In the account of the actions at La Hougue, which lieutenant commanded the Diana's boats when they completed the destruction of the Eliza?

Extracted text:
>>>>>
Actions at La Hougue

13th November 1810 - 23rd December 1810
Part of : The Napoleonic Wars (1803 - 1815)
Previous action : Capture of the César 4.11.1810
Next action : Capture of Mauritius 29.11.1810 - 3.12.1810


United Kingdom of Great Britain and Ireland

British Ships
Ship NameCommanderNotes
Donegal (76) Pulteney Malcolm (1768-1838)Fleet Flagship
Revenge (74) Sir John Gore (1772-1836)
Diana (38) Charles Grant (1770-1824)
Niobe (38) John Wentworth Loring (1775-1852)

Empire Français

French Ships
Ship NameCommanderNotes
Ship NameCommanderNotes
L'Elisa (40)  
L'Amazone (40)  

Notes on Action

On the night of November 12th, the two 40-gun frigates Amazone and Eliza left Le Havre with a N.E. wind, steering N.W., with the object of joining the French squadron in Cherbourg, which, since the summer of 1809, had been blockaded with some closeness. At about 12.30 A.M. on the 13th, when the wind had shifted to N. by E., the frigates were sighted by the British 38-gun ships Diana, Captain Charles Grant, and Niobe, Captain John Wentworth Loring, which were to leeward, and inshore. At 4 A.M., the French, in order to weather the land, tacked off shore. The Diana followed, and exchanged broadsides with them, while the Niobe endeavoured to head them off; but the enemy, probably well acquainted with the local navigation, bore up, and managed to anchor between Marcouf and the mainland, under the protection of the works on shore. In the forenoon they shifted their berths to the road of La Hougue, where they re-anchored beneath a strong battery. On the following day, Captain Grant sent the Niobe with news of the situation to Captain Pulteney Malcolm, of the Donegal, 74, who was senior officer off Cherbourg. In the meantime, the Eliza, having been partially disabled by a southerly gale, the Diana, first in the road of La Hougue, and afterwards within the shoals of St. Vaast, whither the Frenchman had removed, made three separate attempts, but in vain, to get near enough to the Amazone to cause her serious damage. When, before noon on the 15th, the Donegal and Niobe, with the Revenge, 74, Captain the Hon. Charles Paget, arrived on the scene, the four ships stood in and renewed the attack; but after going about three times, each time delivering a broadside, they had to desist, and retire out of range of the frigate and batteries. The British vessels all suffered considerably aloft, and lost among them 11 wounded, 2 mortally. That night Malcolm tried the effect of some Congreve rockets upon the two frigates; but it is doubtful whether he did them any great injury. On the night of the 27th, the Amazone slipped out, and returned unmolested to Le Havre. The Eliza was carefully watched. On December 6th, the excellent practice of a British bomb drove her into a position where she eventually bilged, and on the night of the 23rd, the Diana's boats, under Lieutenant Thomas Rowe, completed her destruction.
<<<<<
Entries supplied:
>>>>>
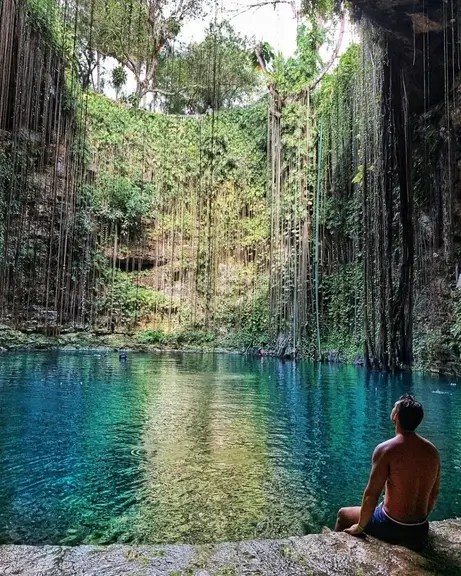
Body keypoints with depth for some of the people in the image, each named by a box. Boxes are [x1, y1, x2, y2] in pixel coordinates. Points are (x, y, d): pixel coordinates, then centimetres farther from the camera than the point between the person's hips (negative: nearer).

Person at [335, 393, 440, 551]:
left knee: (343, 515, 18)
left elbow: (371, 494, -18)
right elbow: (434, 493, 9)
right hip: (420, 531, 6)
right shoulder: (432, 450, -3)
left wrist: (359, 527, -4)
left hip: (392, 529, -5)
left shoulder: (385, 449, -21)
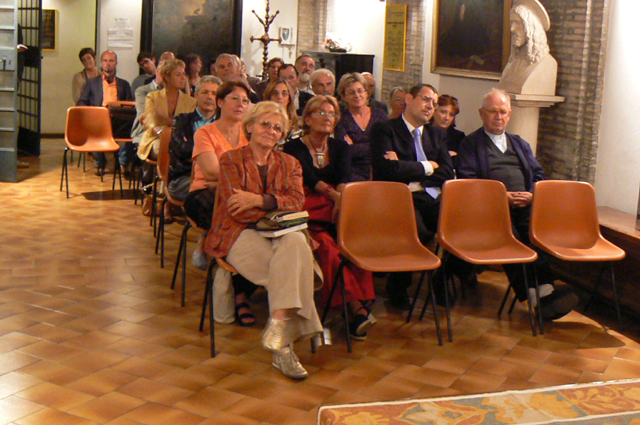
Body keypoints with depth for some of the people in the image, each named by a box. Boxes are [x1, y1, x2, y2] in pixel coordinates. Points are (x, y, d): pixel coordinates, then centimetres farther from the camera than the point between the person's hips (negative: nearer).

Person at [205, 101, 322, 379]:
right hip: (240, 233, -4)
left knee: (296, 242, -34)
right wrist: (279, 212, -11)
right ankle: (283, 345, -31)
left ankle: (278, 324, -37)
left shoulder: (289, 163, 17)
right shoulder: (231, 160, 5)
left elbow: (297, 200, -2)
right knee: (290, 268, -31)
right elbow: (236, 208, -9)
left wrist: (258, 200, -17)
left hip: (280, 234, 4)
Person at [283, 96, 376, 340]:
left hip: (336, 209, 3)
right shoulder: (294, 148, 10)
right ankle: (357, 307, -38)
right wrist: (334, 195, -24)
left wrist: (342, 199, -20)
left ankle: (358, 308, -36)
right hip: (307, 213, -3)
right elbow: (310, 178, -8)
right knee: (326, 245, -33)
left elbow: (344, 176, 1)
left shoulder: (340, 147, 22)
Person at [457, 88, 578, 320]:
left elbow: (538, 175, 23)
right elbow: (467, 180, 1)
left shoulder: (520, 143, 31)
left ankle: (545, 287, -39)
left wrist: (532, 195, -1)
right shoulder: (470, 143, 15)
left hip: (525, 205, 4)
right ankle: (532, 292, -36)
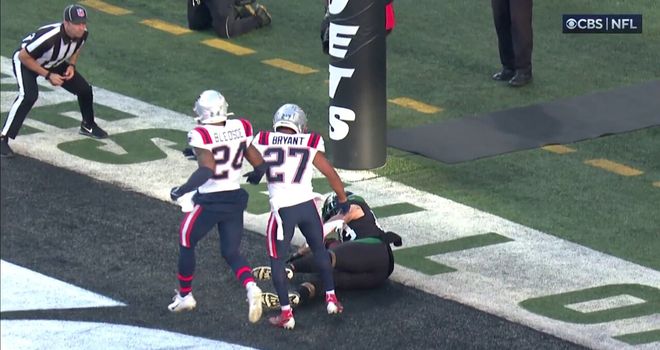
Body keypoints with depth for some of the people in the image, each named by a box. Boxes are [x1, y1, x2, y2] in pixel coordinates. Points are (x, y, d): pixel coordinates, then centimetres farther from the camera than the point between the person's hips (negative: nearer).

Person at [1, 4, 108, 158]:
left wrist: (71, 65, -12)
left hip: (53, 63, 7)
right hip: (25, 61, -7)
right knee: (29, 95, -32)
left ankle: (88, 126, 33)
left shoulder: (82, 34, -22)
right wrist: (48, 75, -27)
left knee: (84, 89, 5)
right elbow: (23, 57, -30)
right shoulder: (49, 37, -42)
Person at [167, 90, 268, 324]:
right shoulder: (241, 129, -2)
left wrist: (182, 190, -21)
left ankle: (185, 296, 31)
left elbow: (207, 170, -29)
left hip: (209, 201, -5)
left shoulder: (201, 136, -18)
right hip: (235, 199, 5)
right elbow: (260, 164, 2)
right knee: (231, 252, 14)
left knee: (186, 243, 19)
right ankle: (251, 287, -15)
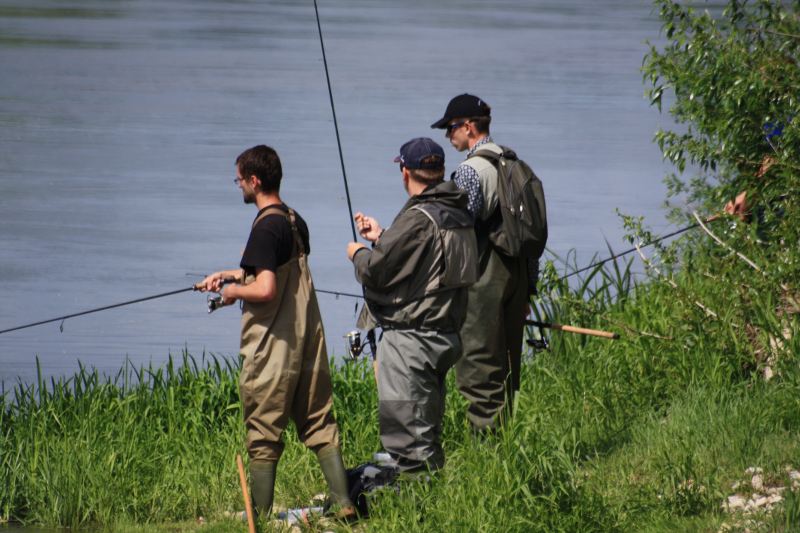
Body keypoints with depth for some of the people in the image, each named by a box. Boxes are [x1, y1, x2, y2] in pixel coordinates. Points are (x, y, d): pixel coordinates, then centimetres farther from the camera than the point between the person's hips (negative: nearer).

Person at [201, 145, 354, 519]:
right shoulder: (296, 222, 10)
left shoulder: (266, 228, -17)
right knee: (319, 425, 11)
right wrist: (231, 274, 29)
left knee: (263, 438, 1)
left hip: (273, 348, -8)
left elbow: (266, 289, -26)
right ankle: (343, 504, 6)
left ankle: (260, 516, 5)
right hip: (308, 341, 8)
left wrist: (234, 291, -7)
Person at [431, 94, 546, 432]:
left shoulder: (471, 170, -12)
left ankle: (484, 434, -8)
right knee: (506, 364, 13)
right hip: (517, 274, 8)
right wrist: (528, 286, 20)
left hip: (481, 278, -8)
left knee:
<<<<<
Exercise answer: Lieutenant Thomas Rowe